Le 14 juin 2026, les électeurs suisses se prononceront sur une initiative populaire inédite : plafonner la population résidente permanente à 10 millions de personnes d'ici 2050. À la fin de l'année 2025, le pays comptait environ 9,1 millions d'habitants. Portée par l'Union démocratique du centre (UDC), cette proposition, officiellement intitulée « Non à une Suisse à 10 millions ! (Initiative durabilité) », prévoit deux paliers de mesures contraignantes.
Si la population dépasse 9,5 millions de personnes avant 2050, le Conseil fédéral et le Parlement devront prendre des mesures dans les domaines de l'asile et du regroupement familial. Ils devront également invoquer ou négocier des clauses de sauvegarde et des exemptions dans les accords internationaux qui contribuent à la croissance démographique. En cas de franchissement du seuil des 10 millions pendant deux années consécutives, la Suisse serait tenue de dénoncer l'accord sur la libre circulation des personnes avec l'Union européenne, après un délai de deux ans. Cette rupture entraînerait automatiquement la caducité des autres accords bilatéraux I, et remettrait en cause la participation suisse aux accords de Schengen et de Dublin, compromettant la coopération en matière de sécurité et d'asile.
L'initiative, qualifiée de « durable » par ses promoteurs, s'inscrit dans un contexte de forte immigration. Depuis l'introduction de la libre circulation des personnes en 2002, la population a augmenté de près de 2 millions de personnes, principalement grâce à des travailleurs venus de l'UE. Plus de 30 % des résidents permanents sont nés à l'étranger. Selon les autorités fédérales, les entreprises et les institutions publiques, comme les hôpitaux et les maisons de retraite, recrutent souvent ces travailleurs qualifiés dans l'UE en raison d'une pénurie de main-d'œuvre locale.
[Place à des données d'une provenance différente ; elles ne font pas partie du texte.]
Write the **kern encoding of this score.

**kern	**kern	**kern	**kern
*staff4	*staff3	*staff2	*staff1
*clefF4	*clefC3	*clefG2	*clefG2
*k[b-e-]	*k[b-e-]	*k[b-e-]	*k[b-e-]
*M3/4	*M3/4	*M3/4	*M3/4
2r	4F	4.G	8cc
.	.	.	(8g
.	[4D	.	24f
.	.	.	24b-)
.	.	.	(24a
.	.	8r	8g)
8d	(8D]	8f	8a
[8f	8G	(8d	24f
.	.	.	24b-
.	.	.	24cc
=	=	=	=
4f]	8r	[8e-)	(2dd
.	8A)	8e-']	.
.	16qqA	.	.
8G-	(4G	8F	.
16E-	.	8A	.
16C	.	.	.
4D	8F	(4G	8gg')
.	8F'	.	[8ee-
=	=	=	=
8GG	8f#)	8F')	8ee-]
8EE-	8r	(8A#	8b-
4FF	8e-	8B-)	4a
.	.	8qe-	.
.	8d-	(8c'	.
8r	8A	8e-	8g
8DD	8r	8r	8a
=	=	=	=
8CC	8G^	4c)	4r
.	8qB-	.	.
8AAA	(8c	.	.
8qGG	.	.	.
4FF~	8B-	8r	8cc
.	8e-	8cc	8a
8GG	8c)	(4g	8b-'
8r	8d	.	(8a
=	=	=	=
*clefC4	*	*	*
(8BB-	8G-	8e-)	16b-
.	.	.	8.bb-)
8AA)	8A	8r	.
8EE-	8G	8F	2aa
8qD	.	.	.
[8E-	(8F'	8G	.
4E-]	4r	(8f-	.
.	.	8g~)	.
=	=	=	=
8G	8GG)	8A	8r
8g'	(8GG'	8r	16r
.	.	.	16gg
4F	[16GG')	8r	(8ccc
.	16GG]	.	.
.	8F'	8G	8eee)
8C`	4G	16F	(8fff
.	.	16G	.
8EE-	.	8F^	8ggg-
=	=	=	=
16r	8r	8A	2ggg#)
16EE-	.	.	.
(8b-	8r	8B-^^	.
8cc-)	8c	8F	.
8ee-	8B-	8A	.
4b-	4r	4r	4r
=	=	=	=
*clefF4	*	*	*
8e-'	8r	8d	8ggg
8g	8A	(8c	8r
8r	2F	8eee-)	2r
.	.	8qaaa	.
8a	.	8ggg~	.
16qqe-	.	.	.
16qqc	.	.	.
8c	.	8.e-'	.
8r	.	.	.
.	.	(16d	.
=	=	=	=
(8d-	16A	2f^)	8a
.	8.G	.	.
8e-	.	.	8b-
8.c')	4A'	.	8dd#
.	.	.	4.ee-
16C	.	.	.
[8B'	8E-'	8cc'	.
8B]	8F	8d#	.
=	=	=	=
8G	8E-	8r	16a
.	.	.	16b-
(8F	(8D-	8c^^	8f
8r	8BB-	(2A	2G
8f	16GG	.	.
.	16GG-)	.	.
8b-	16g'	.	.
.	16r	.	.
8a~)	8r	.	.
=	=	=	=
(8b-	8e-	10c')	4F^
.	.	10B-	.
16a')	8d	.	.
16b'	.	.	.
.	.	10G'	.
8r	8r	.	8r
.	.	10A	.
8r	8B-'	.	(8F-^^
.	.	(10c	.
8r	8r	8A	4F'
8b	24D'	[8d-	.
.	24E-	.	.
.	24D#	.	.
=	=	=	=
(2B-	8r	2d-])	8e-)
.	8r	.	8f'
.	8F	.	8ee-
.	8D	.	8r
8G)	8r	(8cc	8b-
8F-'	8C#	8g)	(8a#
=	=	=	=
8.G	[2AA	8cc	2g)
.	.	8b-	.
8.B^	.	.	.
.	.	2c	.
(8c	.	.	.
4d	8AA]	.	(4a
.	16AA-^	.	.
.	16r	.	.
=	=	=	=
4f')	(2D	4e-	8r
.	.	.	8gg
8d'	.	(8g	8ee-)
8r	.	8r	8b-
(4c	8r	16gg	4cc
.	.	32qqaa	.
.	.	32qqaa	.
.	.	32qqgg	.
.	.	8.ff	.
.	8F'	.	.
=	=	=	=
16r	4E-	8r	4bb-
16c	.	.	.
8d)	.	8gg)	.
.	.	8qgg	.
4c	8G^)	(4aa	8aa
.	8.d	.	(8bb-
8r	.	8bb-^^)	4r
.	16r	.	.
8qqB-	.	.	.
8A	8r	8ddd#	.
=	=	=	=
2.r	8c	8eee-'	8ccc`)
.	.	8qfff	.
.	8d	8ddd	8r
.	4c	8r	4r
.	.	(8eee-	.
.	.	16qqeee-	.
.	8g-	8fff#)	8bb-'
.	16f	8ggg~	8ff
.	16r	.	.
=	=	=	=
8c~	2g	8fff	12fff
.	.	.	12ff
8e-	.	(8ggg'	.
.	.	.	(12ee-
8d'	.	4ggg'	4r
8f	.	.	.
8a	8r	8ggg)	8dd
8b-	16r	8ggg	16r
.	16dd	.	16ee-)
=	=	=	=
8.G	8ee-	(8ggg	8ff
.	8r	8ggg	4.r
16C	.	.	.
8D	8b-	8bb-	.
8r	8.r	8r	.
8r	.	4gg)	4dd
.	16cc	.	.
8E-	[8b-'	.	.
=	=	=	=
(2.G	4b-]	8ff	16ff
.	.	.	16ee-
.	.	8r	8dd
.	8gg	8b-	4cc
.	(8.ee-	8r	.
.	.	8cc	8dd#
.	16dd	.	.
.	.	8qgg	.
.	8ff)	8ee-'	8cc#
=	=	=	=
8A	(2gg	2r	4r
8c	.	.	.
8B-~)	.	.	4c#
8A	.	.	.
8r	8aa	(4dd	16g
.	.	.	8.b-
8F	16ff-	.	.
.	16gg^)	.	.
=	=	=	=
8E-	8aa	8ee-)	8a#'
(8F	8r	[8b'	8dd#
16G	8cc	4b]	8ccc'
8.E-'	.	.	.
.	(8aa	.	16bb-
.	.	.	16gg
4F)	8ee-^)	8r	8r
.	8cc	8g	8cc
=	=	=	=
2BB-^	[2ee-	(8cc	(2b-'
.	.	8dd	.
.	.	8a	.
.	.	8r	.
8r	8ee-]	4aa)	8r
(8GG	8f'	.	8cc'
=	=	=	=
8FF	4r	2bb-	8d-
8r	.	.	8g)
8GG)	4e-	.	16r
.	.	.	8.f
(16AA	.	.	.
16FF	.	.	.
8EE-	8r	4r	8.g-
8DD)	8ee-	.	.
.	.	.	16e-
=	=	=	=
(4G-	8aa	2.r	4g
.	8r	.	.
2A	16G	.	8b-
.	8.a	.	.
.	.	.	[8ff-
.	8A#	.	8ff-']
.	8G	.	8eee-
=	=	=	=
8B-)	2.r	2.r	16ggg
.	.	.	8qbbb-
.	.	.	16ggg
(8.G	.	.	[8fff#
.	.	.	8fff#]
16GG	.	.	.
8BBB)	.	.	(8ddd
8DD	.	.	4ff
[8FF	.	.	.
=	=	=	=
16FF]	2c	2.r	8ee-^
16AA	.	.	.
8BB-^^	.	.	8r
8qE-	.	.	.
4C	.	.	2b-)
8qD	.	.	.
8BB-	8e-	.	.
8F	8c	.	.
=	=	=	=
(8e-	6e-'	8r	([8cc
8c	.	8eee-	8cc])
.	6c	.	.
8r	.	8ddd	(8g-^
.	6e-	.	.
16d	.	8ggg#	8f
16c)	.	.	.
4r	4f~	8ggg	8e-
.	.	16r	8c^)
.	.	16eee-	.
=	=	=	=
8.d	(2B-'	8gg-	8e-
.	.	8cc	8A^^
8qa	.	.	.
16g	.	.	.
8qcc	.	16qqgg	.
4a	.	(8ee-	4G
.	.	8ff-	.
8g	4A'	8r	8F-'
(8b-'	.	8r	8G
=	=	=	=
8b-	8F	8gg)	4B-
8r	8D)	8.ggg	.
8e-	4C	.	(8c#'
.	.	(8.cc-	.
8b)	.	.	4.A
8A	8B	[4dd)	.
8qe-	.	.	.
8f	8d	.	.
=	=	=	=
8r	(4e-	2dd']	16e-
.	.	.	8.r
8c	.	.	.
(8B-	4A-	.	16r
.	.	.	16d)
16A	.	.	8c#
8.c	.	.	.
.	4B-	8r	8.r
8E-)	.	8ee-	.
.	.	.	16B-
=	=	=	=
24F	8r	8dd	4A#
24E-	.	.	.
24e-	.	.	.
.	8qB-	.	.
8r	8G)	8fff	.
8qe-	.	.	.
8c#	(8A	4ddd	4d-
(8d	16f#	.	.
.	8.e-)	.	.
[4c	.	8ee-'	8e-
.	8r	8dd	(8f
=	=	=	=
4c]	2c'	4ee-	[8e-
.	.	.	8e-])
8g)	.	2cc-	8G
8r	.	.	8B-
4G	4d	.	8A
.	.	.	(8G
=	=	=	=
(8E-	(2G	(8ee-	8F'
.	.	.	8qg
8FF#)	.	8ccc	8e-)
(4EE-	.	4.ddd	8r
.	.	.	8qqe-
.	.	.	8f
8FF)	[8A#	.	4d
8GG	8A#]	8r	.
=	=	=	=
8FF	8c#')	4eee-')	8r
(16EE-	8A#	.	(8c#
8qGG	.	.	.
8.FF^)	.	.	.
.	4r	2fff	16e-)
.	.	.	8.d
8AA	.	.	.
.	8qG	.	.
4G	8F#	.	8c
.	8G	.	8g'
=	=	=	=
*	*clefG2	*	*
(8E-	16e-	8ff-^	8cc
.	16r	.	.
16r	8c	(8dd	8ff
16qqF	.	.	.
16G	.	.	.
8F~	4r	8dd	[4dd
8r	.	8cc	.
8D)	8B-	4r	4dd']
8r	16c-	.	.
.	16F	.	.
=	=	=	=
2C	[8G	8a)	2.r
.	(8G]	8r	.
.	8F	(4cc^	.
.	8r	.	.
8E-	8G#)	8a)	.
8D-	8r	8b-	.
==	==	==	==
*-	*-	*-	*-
L'UDC, principal artisan de ce texte, y voit une réponse aux conséquences de la croissance : pénurie de logements et hausse des loyers dans les villes, transports en commun saturés, routes engorgées et perte d'espaces verts. Lors d'une convention du parti à Maienfeld, le vice-président Thomas Matter a déclaré : « Tous les problèmes majeurs de notre pays sont directement ou indirectement liés à l'explosion incroyable de la population. » Ancien banquier ayant travaillé chez Merrill Lynch à New York et à Londres avant de fonder des banques en Suisse, Matter a été impliqué dans une enquête pour délit d'initié, classée sans suite. Il est considéré comme l'initiateur du plafonnement.
Les sondages récents indiquent que jusqu'à 52 % des personnes interrogées soutiennent l'initiative. Pourtant, les conséquences économiques et diplomatiques seraient considérables. La libre circulation des personnes est le pilier des relations bilatérales avec l'UE. Un économiste du travail de l'École polytechnique fédérale de Zurich, Michael Siegenthaler, a estimé qu'il est « tout à fait probable que l'Union européenne annule l'ensemble des accords bilatéraux » en cas de dénonciation de la libre circulation. L'UE est le premier partenaire commercial de la Suisse, et les accords actuels couvrent des domaines allant du transport aérien à la reconnaissance mutuelle des diplômes.
À l'inverse, de nombreux démographes soulignent que la plupart des pays européens sont confrontés à la dépopulation et non à la surpopulation. Emilio Zagheni, directeur de l'Institut Max-Planck de démographie, a relevé que « la plupart des pays européens sont préoccupés par l'autre problème – la dépopulation ». La Suisse se distingue par son attractivité, avec le sixième PIB par habitant le plus élevé au monde selon la Banque mondiale.
Le débat oppose donc deux visions : l'une, portée par l'UDC, qui privilégie la préservation des ressources et du cadre de vie ; l'autre, défendue par les milieux économiques et une partie de la classe politique, qui met en garde contre une rupture avec l'UE et un affaiblissement de la prospérité suisse. La votation du 14 juin 2026 s'annonce comme un moment clé pour la démocratie directe helvétique et pour l'avenir des relations entre la Suisse et ses voisins européens.